[START OF DOCUMENT EXCERPT]
Forgiveness

Tears ran down the little girl’s face. As she ran to her father, she didn’t wipe them away. “Paul hit me,” she said.

Paul was close behind. “She messed up the chess board on purpose.”

Their father frowned. “You don’t hit girls. Apologize.”

The girl looked at Paul. He crossed his arms and rolled his eyes. “Sorry.”

Their father looked to the girl. “Say you forgive him.”

Her jaw dropped. “What? No!”

“Say it.”

“But he’s not even sorry!”

“Say it.”

She huffed and crossed her arms, too. “I forgive you,” she growled.

Not too long after, their laughter could be heard all through the house.

____________

In the story above, justice is not served. No one has a right to forgiveness. The children are learning something more important: that forgiveness is important for you, and that it is not tied to justice.

Forgiveness

To forgive is to “cease to feel resentment towards” the person who injured you. You can test your own forgiveness. When you think of someone who has injured you, do you still feel angry towards them? Have you put aside your feelings of resentment, or do you hold onto your hurt so you can wield it like a weapon over the one who has caused the harm?
[END OF DOCUMENT EXCERPT]
[START OF SUPPLIED INFORMATION]
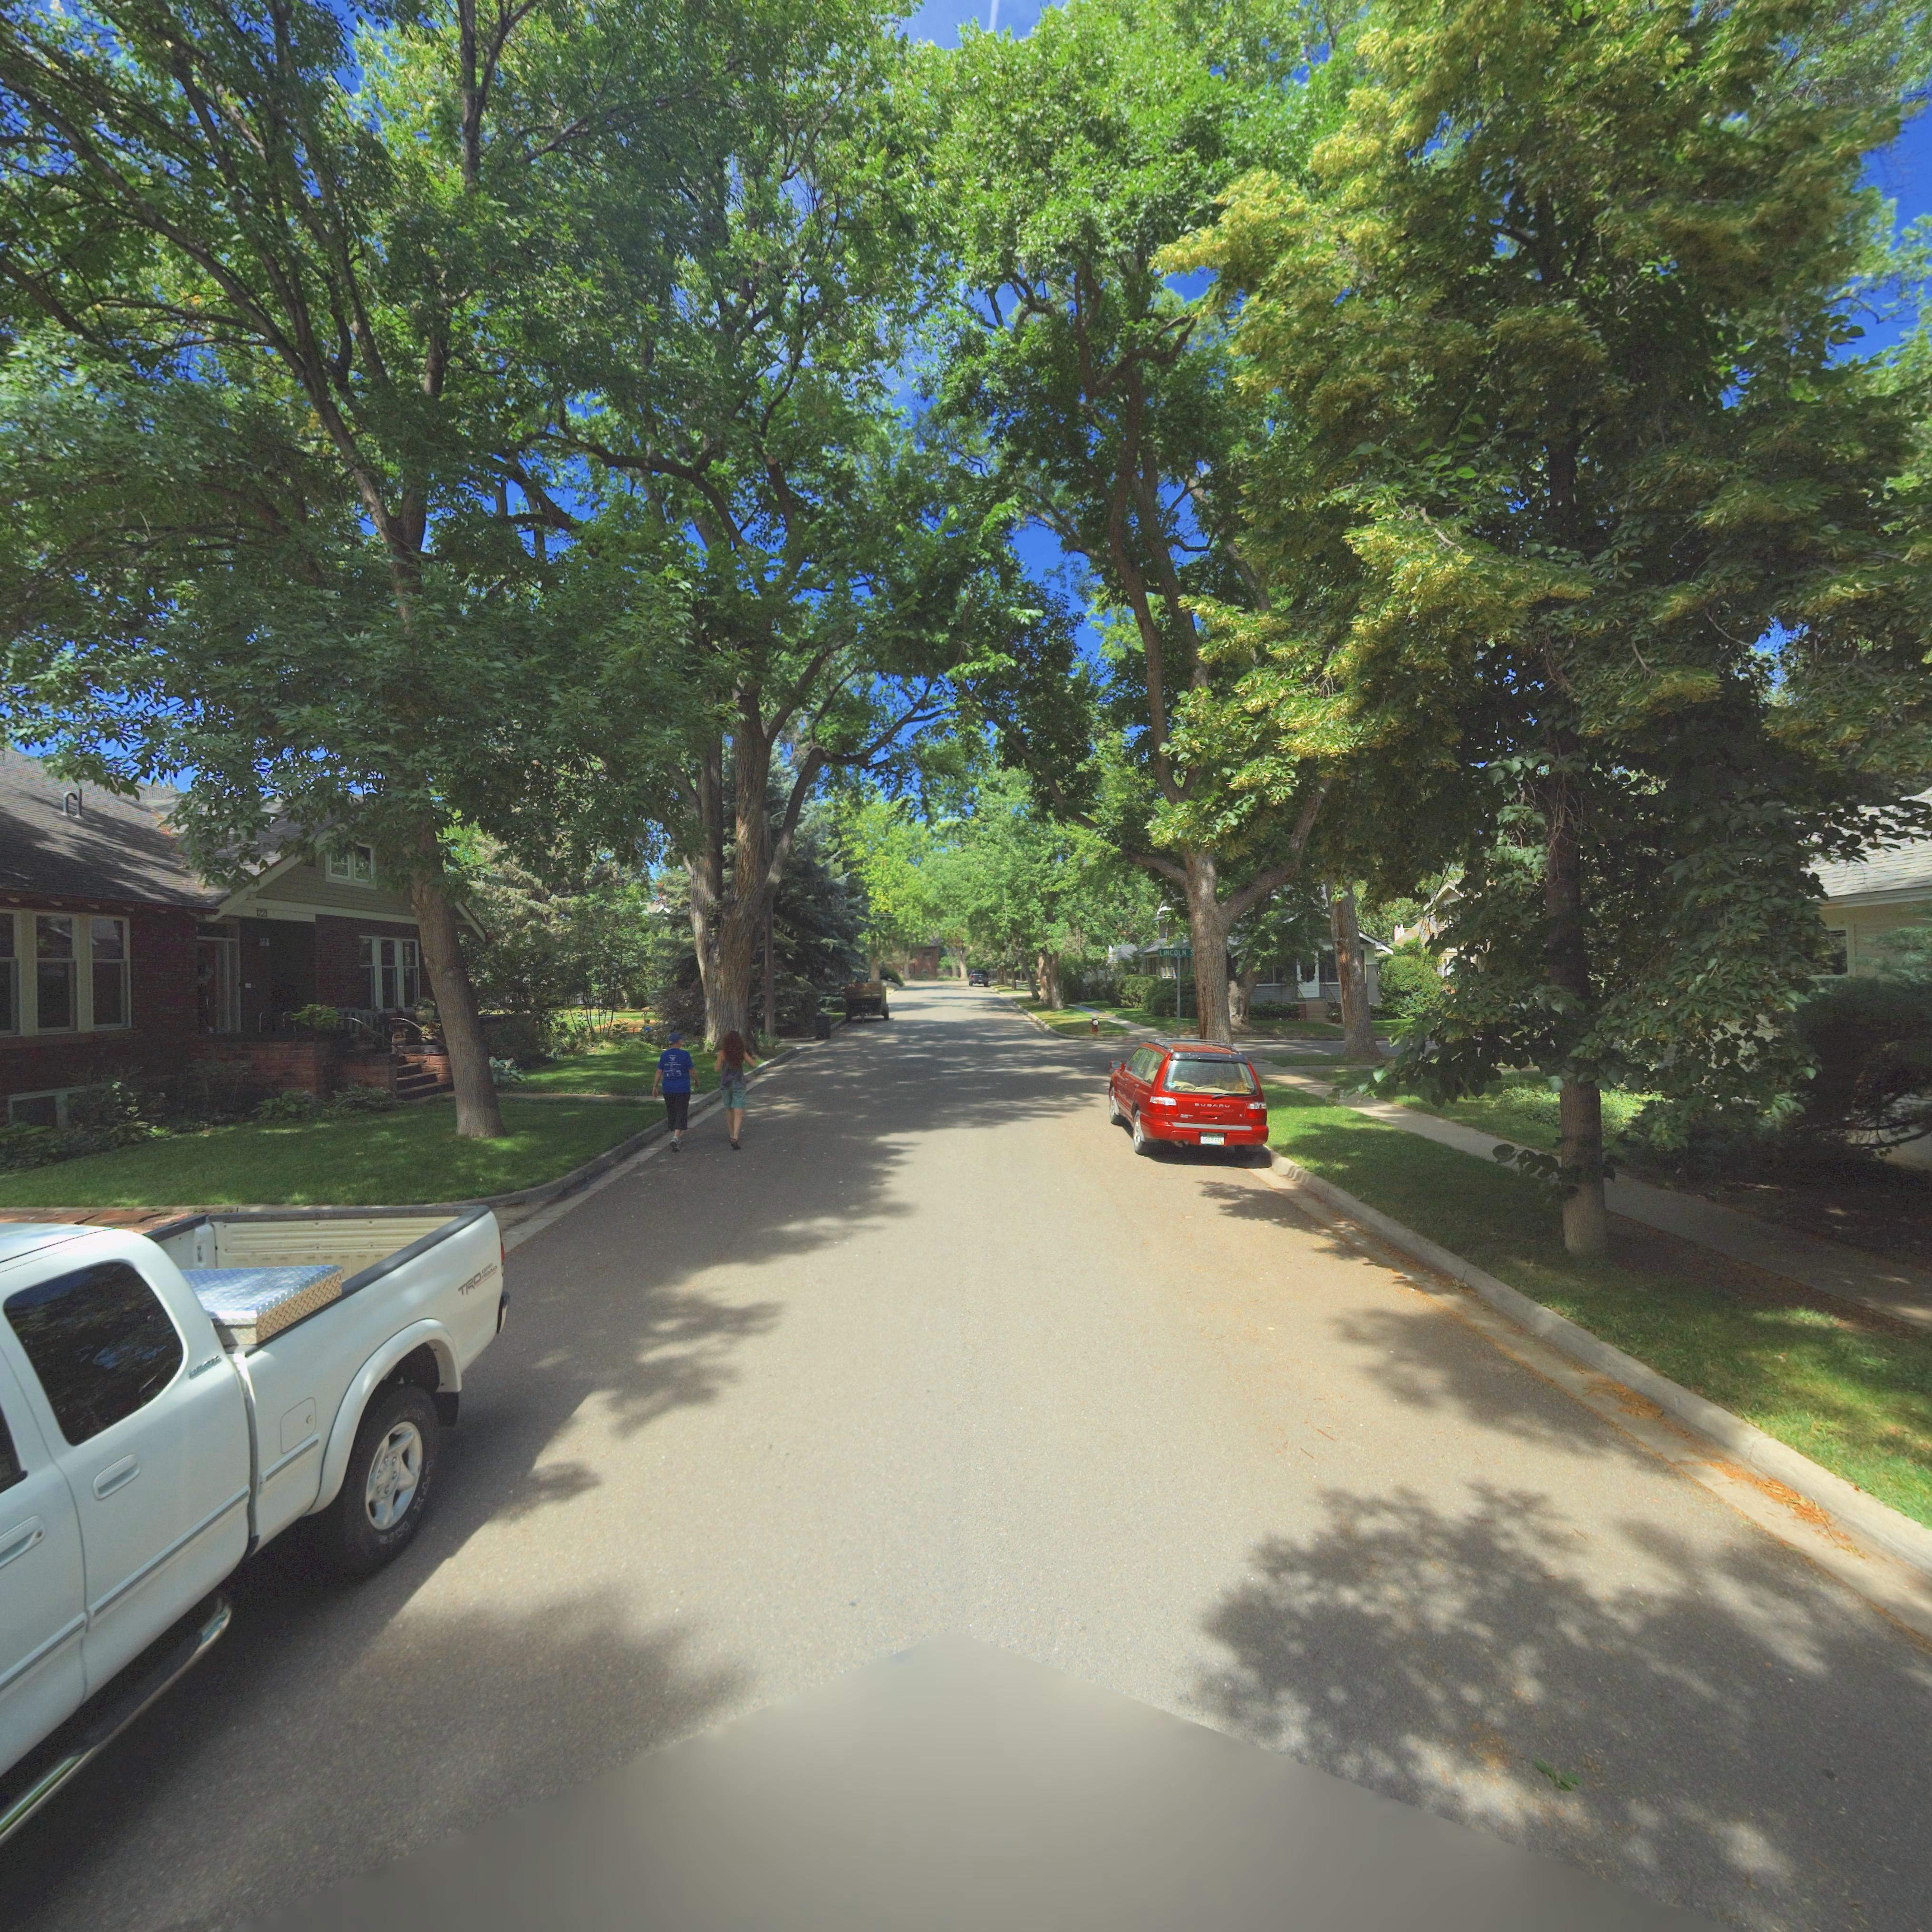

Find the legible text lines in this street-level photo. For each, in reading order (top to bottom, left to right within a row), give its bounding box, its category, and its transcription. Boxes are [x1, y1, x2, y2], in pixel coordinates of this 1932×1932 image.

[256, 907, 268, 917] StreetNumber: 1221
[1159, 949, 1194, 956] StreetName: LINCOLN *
[END OF SUPPLIED INFORMATION]
(EXERCISE SET)
**A.** From the forgiveness piece, print the passage starting with "In the story" and going on through "tied to justice.".
**B.** How does the forgiveness piece define what it means to forgive?

(ANSWERS PROVIDED)
**A.**
In the story above, justice is not served. No one has a right to forgiveness. The children are learning something more important: that forgiveness is important for you, and that it is not tied to justice.

**B.** To forgive is to "cease to feel resentment towards" the person who injured you.